El Papa Francisco ha entregado a la Iglesia la Exhortación Apostólica Amoris Laetitia, fruto de la discusión de dos sínodos de los Obispos. Es el resultado de un proceso complejo, no exento de fuertes tensiones, y que generó las más diversas expectativas. Las dificultades para plantear una pastoral de la familia fiel al Evangelio de Jesucristo en el actual contexto cultural son evidentes. El documento refleja, de hecho, las mismas perplejidades que ya sufrimos a lo largo de los debates, sin que podamos decir con claridad que se ha llegado a buen puerto. Las circunstancias en las que nos encontramos desafían el ejercicio más depurado de la prudencia, y de hecho tal parece ser la intención de fondo de la propuesta papal. Si bien el documento de suyo es en algunos puntos un caleidoscopio, que se presta a diversas lecturas, no deja de ser cierto que se ubica como un momento en el gran camino de la Tradición cristiana, y sólo adquiere su verdadero valor y perspectiva cuando la referimos a la totalidad de la enseñanza, la doctrina y la práctica cristiana.

De hecho, la atención concentrada en puntos candentes –en los que, por cierto, no cabe otra lectura sino la de la fidelidad y armonía con el magisterio precedente, que es bastante claro y contundente– puede hacer que se pierdan de vista las luces espirituales y pastorales que brotaron de la reflexión sinodal. Es mi intención en este foro dedicarme en las próximas participaciones en algunas de ellas, que en general se han descuidado en la divulgación tanto de los trabajos sinodales como de la recepción del documento. El mismo Papa Francisco ha recomendado detenerse pacientemente en la lectura.

El esquema de la Exhortación es descrito en la introducción. “En el desarrollo del texto, comenzaré con una apertura inspirada en las Sagradas Escrituras, que otorgue un tono adecuado. A partir de allí, consideraré la situación actual de las familias en orden a mantener los pies en la tierra. Después recordaré algunas cuestiones elementales de la enseñanza de la Iglesia sobre el matrimonio y la familia, para dar lugar así a los dos capítulos centrales, dedicados al amor. A continuación, destacaré algunos caminos pastorales que nos orienten a construir hogares sólidos y fecundos según el plan de Dios, y dedicaré un capítulo a la educación de los hijos. Luego me detendré en una invitación a la misericordia y al discernimiento pastoral ante situaciones que no responden plenamente a lo que el Señor nos propone, y por último plantearé breves líneas de espiritualidad familiar” (n. 6).
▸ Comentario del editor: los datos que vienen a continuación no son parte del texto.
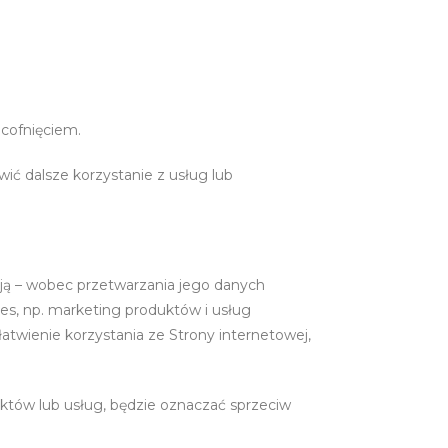
 cofnięciem.
ić dalsze korzystanie z usług lub
ją – wobec przetwarzania jego danych
res, np. marketing produktów i usług
łatwienie korzystania ze Strony internetowej,
tów lub usług, będzie oznaczać sprzeciw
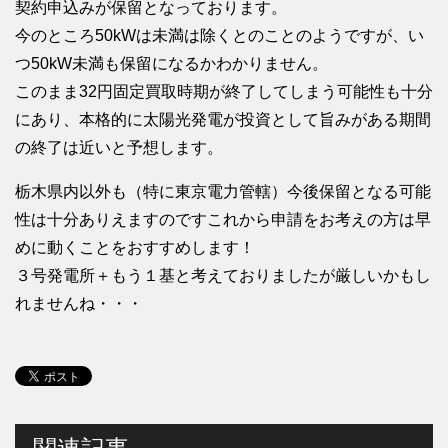
契約申込みが保留となっております。
今のところ50kWは未満は除くとのことのようですが、い
つ50kW未満も保留になるかわかりません。
このまま32円固定買取時期が終了してしまう可能性も十分
にあり、本格的に太陽光発電が投資として旨みがある期間
の終了は近いと予想します。
栃木県内以外も（特に東京電力管轄）今後保留となる可能
性は十分ありえますのですこれから申請をお考えの方は早
めに動くことをおすすめします！
３号発電所＋もう１基と考えておりましたが厳しいかもし
れませんね・・・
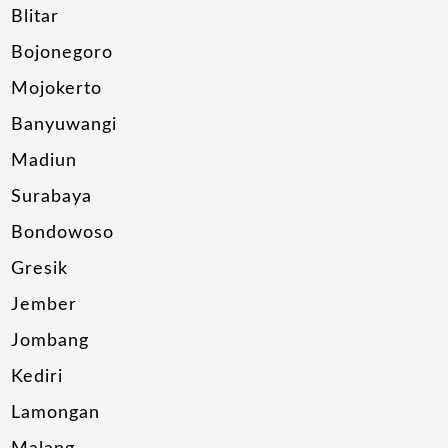
Blitar
Bojonegoro
Mojokerto
Banyuwangi
Madiun
Surabaya
Bondowoso
Gresik
Jember
Jombang
Kediri
Lamongan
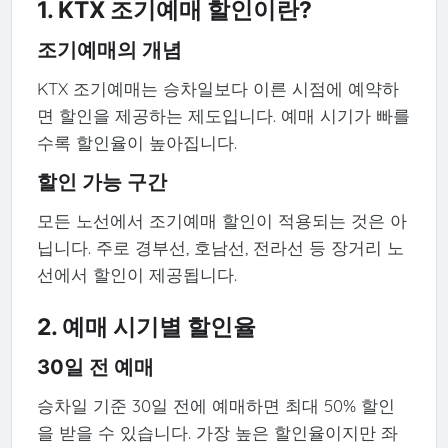
1. KTX 조기예매 할인이란?
조기예매의 개념
KTX 조기예매는 승차일보다 이른 시점에 예약하
면 할인을 제공하는 제도입니다. 예매 시기가 빠를
수록 할인율이 높아집니다.
할인 가능 구간
모든 노선에서 조기예매 할인이 적용되는 것은 아
닙니다. 주로 경부선, 호남선, 전라선 등 장거리 노
선에서 할인이 제공됩니다.
2. 예매 시기별 할인율
30일 전 예매
승차일 기준 30일 전에 예매하면 최대 50% 할인
을 받을 수 있습니다. 가장 높은 할인율이지만 좌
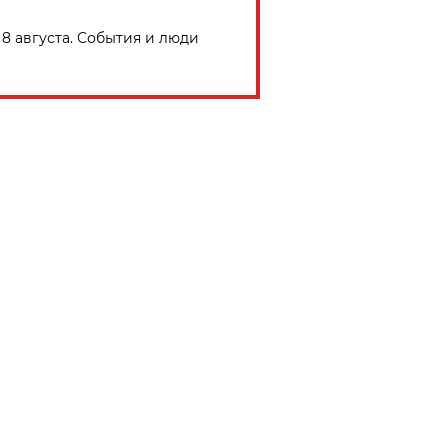
8 августа. События и люди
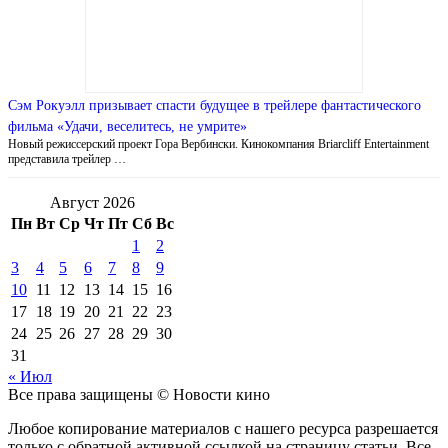
Сэм Рокуэлл призывает спасти будущее в трейлере фантастического
фильма «Удачи, веселитесь, не умрите»
Новый режиссерский проект Гора Вербински. Кинокомпания Briarcliff Entertainment
представила трейлер …
Август 2026
Пн
Вт
Ср
Чт
Пт
Сб
Вс
1
2
3
4
5
6
7
8
9
10
11
12
13
14
15
16
17
18
19
20
21
22
23
24
25
26
27
28
29
30
31
« Июл
Все права защищены © Новости кино
Любое копирование материалов с нашего ресурса разрешается
только с обратной активной ссылкой на страницу статьи. Все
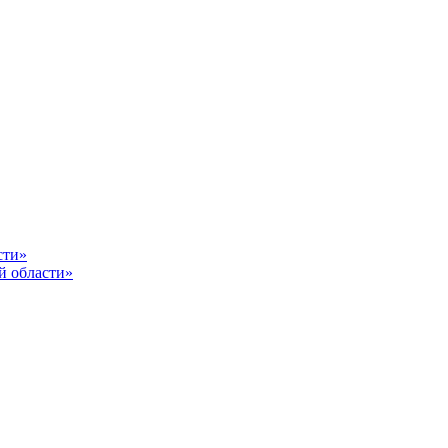
сти»
й области»
От каче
El estilo del documento no es uniforme. Además de ser un texto largo, varía de tonos. En ocasiones es muy coloquial; en otras, sofisticadamente técnico. En algunos puntos es muy claro y concreto. En otros no se puede negar su oscuridad y ambigüedad. En este sentido, con un poco de humor diría que es un buen reflejo del tiempo en el que nos encontramos: un texto posmoderno.

De cualquier modo, es de augurar que su finalidad se cumpla: “Que cada uno, a través de la lectura, se sienta llamado a cuidar con amor la vida de las familias, porque ellas no son un problema, son principalmente una oportunidad” (n.7). Sobre la misma línea se pronuncia en su conclusión, con una invitación franca. “Caminemos, familias, sigamos caminando. Lo que se nos promete es siempre más. No desesperemos por nuestros límites, pero tampoco renunciemos a buscar la plenitud de amor y de comunión que se nos ha prometido” (n. 325). “Siempre más” es una perspectiva característica de la espiritualidad ignaciana. Más allá del papel, está el proyecto de Dios que se verifica en existencias concretas. Llamadas, en la verdad, a la plenitud de la verdad y de la vida.